En revanche, le Gouvernement a fait savoir qu'il n'avait pas souhaité retenir l'ensemble des propositions formulées par la commission présidée par M. Varinard. En particulier, les propositions tendant à créer un tribunal correctionnel des mineurs ou à fixer à douze ans l'âge de la responsabilité pénale ne devraient pas figurer dans le projet de loi 32 ( * ) .

En revanche, la proposition tendant à créer un mandat de placement au profit des directeurs départementaux de la PJJ afin de garantir l'exécution immédiate et effective d'une décision de placement prise par un juge des enfants statuant en matière pénale fait d'ores et déjà l'objet d'une expérimentation au sein de deux DIR.

*

* *

Sous le bénéfice de ces observations, votre commission des lois a donné un avis favorable à l'adoption des crédits du programme « protection judiciaire de la jeunesse » au sein du la mission « justice » du projet de loi de finances pour 2010.

* 28 A l'heure actuelle, la condition fondamentale de la responsabilité pénale des mineurs est le discernement, que l'on situe généralement aux environs de l'âge de sept ans. A partir de dix ans, ils peuvent encourir des sanctions éducatives. Ils peuvent faire l'objet d'une peine à partir de l'âge de treize ans.

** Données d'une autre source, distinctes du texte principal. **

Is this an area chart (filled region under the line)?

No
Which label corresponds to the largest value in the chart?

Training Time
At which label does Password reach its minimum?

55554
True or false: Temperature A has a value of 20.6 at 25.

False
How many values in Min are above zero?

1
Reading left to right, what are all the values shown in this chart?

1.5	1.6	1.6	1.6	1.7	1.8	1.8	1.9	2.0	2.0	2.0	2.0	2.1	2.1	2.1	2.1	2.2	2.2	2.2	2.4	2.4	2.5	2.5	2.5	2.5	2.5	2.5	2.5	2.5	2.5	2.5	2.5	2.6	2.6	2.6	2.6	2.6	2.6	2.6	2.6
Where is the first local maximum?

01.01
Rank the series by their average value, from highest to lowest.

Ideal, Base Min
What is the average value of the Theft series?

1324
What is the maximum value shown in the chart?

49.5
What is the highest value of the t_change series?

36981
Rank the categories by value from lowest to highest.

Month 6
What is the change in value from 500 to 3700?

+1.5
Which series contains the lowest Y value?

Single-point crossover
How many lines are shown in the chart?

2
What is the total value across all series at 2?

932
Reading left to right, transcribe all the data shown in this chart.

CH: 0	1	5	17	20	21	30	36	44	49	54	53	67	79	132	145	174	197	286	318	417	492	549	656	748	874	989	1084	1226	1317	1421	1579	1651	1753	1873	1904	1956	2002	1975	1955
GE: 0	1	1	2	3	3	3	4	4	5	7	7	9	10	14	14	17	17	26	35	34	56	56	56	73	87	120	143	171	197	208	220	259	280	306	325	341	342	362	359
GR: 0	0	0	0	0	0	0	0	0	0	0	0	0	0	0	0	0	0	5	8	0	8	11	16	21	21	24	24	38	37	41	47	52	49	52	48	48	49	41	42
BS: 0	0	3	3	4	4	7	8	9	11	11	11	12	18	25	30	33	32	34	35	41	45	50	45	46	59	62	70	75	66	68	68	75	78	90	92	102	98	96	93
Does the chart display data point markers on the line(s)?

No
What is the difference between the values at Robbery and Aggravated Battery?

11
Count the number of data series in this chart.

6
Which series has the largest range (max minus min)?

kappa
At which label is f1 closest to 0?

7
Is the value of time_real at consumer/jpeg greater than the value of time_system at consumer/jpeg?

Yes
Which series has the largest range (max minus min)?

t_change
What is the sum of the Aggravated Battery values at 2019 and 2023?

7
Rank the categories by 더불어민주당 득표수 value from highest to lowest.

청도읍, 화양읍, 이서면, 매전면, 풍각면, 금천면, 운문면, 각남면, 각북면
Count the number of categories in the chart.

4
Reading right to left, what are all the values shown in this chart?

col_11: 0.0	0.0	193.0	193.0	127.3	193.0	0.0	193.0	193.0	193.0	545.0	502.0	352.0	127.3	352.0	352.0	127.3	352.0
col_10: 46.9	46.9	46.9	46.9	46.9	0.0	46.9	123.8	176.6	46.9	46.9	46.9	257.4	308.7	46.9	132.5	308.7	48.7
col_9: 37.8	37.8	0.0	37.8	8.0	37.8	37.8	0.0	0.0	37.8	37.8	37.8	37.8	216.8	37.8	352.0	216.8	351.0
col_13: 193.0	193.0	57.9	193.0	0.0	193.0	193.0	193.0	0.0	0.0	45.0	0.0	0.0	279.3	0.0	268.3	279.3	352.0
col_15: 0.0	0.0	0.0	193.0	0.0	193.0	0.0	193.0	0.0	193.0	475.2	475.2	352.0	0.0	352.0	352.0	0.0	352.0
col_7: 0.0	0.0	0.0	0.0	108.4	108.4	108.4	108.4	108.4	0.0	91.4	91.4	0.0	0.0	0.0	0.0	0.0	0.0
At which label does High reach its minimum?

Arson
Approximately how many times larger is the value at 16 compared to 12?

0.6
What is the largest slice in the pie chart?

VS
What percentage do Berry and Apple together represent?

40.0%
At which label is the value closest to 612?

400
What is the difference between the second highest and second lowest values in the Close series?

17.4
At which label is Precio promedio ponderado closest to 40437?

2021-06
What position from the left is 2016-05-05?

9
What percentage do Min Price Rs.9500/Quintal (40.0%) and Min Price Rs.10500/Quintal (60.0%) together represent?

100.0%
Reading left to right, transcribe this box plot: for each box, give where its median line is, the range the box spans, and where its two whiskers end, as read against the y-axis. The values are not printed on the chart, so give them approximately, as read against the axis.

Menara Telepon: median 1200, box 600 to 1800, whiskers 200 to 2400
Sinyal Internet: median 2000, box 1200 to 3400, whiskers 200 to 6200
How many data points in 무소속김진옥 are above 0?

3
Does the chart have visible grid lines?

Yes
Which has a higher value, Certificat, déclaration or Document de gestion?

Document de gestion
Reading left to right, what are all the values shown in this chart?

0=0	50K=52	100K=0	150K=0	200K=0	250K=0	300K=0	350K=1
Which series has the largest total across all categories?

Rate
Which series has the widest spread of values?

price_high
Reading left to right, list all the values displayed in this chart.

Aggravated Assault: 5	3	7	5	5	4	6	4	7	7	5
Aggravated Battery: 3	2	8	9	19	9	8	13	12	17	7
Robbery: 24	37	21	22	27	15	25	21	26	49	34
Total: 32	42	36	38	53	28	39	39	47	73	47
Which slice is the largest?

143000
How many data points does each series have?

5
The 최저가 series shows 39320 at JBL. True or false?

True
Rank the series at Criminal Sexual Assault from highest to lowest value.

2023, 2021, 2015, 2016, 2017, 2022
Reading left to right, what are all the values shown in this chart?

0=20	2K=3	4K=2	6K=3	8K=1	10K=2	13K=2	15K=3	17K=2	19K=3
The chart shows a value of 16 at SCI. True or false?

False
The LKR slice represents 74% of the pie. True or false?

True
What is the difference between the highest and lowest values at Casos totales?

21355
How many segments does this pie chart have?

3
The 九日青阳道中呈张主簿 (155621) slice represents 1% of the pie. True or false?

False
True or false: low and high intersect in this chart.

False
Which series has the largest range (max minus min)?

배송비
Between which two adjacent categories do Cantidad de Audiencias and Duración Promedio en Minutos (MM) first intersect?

* 29 Voir la réponse du ministère de la justice, publiée au JOAN du 4 août 2009, page 7707, à la question écrite n° 48114 de Mme Danielle Bousquet.

* 30 Voir la réponse du ministère de la justice, publiée au JOAN du 2 juin 2009, à la question écrite n° 42214 de M. Denis Jaquat.

* 31 Voir la réponse du ministère de la justice publiée au JOAN du 5 mai 2009, page 4363, à la question écrite n° 42218 de M. Denis Jacquat.

* 32 Voir la réponse du ministère de la justice, publiée au JOAN du 4 août 2009, page 7710, à la question écrite n° 50305 de M. Pierre Morel-A-L'Huissier.